To start this, let us quote William Briggs, because it is good for you all to remember that an association is causation: that case control studies suggest but do not prove such, and the only way to show something does matter is to do cohort studies. Which we are doing.
But too slowly for those who would ban and regulate. Please note that I don’t see a reason to ban vaping. It would be better than walking through a cloud of smoke ten meters from the front door of any hospital as those emphysemics currently admitted satisfy their craving for nicotine.
The story in brief: there was weak statistical evidence that second-hand smoked caused heart disease. But weak second-hand evidence provided by statistics cannot discern cause. The evidence that was once thought strong was gradually whittled down until it became clear that second-hand smoke—such as a man smoking a cigar on a windy beach—was not going to kill scores of women and children.
Yet puritanical “activists” wanted smoking banned altogether. Most of these tolerant, freedom-loving activists were not on the right of the political spectrum. Consider the same people who wanted to ban “second-hand” cigarette smoke generally supported smoke from other substances. A sort of political tremor and mini-moral panic swept the land and smoking was banned everywhere, even where it couldn’t possibly do any harm, like in parks and beaches. It became so idiotic there was even talk of “third-hand” smoke. Yes, really.
The heady effects of banning—I mean the bureaucratic satisfaction of non-appealable regulations well passed—folks began banning vaping, which produces no second-hand smoke. But it looks like smoking, and appearances count. And once you loose a bureaucracy, nothing but its violent dismantling will cause it to cease regulating.
But consider this: the biggest argument for homophobia is that gay men kill themselves more frequently that their straight peers. What is unsaid is that men kill themselves more frequently than women. What is also unsaid is that a significant and large effect would be seen as sign of psychiatric illness: people with anorexia have a higher death rate than psychosis and depression a higher rate than the general population: to give NZ numbers, the women die at the rate of five per hundred thousand from suicide, men and 15 -20 per 100 000, and psychiatric patients at around 150 / 100 000. — and odds ratio (OR)of around 10. In this meta analysis, the OR is 2.
Our systematic review shows that sexual orientation is significantly associated with suicide attempts, based on meta-analysis of longitudinal studies. Nevertheless, not enough studies were found to associate sexual orientation with suicide. Sexual minority men were more likely to make suicide attempts than heterosexual men. Among women, a similar association was found but it did not reach statistical significance, probably owing to the small number of studies assessed. Few studies were found evaluating risk factors for either suicide attempts or suicide among LGB populations. Further research assessing specific risk factors is needed.
The British Journal of Psychiatry Aug 2017, 211 (2) 77-87
This is significant but would argue against causality. I would look for confounding issues. But that will not satisfy the current ideology. Homophobia must be one with vaping.
In terms of future research needs, Miranda-Mendizábal et al clarify that studies mainly reported suicide attempts with only one study reporting data on completed suicide.10 Therefore further research is needed to assess the association between sexual orientation and completed suicide in young people. There is also a dearth of research on risk factors associated with suicidal behaviour in LGBT youth. For example, it is important to explore whether the risk factor profile for suicidal behaviour in the general population differs from that of LGBT youth.
Evidence is still limited on protective factors and preventive strategies to reduce risk of suicidal behaviour in LGBT youth. There is an emerging evidence base that suggests a positive school environment where there is support available for LGBT students (such as gay-straight alliance groups, policies prohibiting homophobia) is associated with positive outcomes such as reduced suicidal ideation and suicide attempts.
The British Journal of Psychiatry Aug 2017, 211 (2) 63-64
Watch this space. The evidence that supports homophobia’s existence, outside of Muslim enclaves, is not that documented (which brings us to another silence, it is not the Christians who preach death to the gays). The effect of this on the higher suicide rate is uncertain. The effectiveness of anti homophobia campaigns is uncertain.
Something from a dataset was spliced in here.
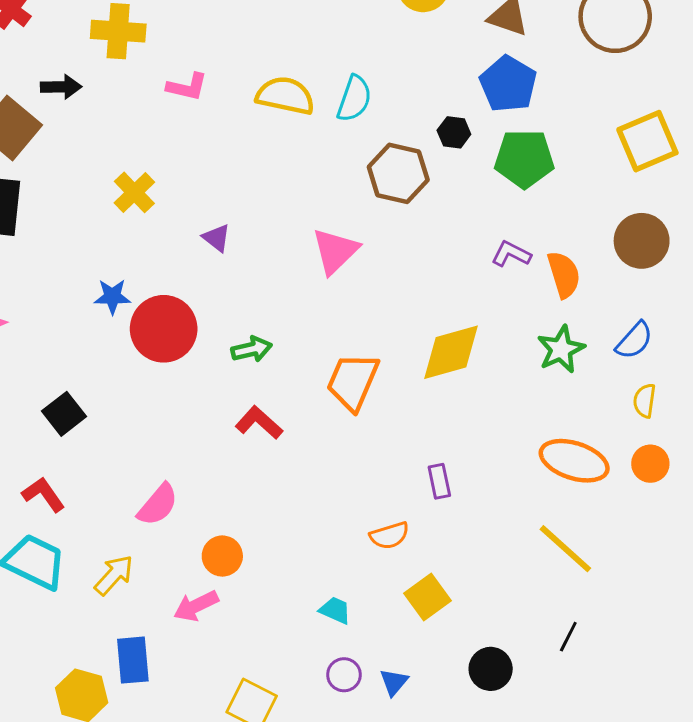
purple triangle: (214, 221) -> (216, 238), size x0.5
The trouble is that every suicide is a tragedy, and in a perfect world we would have a zero suicides. But in this fallen world, suicides happen, and it is very hard to predict or prevent them.
But they are so politically useful for the narrative of this time. Expect more banning. Expect mandatory praise for this lifestyle. And expect society to ignore the underlying atomisation and anomie which have been noted to correlate with suicide since Durkheim’s Victorian studies.